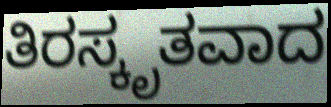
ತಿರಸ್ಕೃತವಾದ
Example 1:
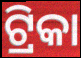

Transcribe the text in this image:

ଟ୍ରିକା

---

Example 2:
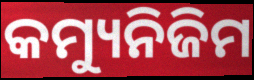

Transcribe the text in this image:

--

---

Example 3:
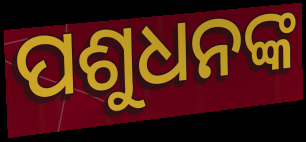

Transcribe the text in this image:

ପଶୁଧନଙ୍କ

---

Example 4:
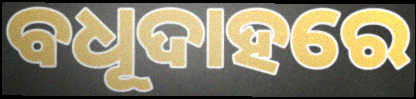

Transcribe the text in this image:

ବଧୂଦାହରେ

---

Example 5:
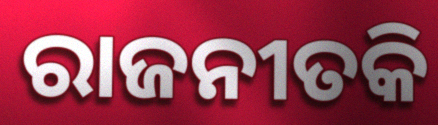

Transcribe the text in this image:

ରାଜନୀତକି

> _WORK TASK_: Where does the string "Example" occur in the material? Copy every line where it does.

> _RESPONSE BOX_:
Example 1:
Example 2:
Example 3:
Example 4:
Example 5:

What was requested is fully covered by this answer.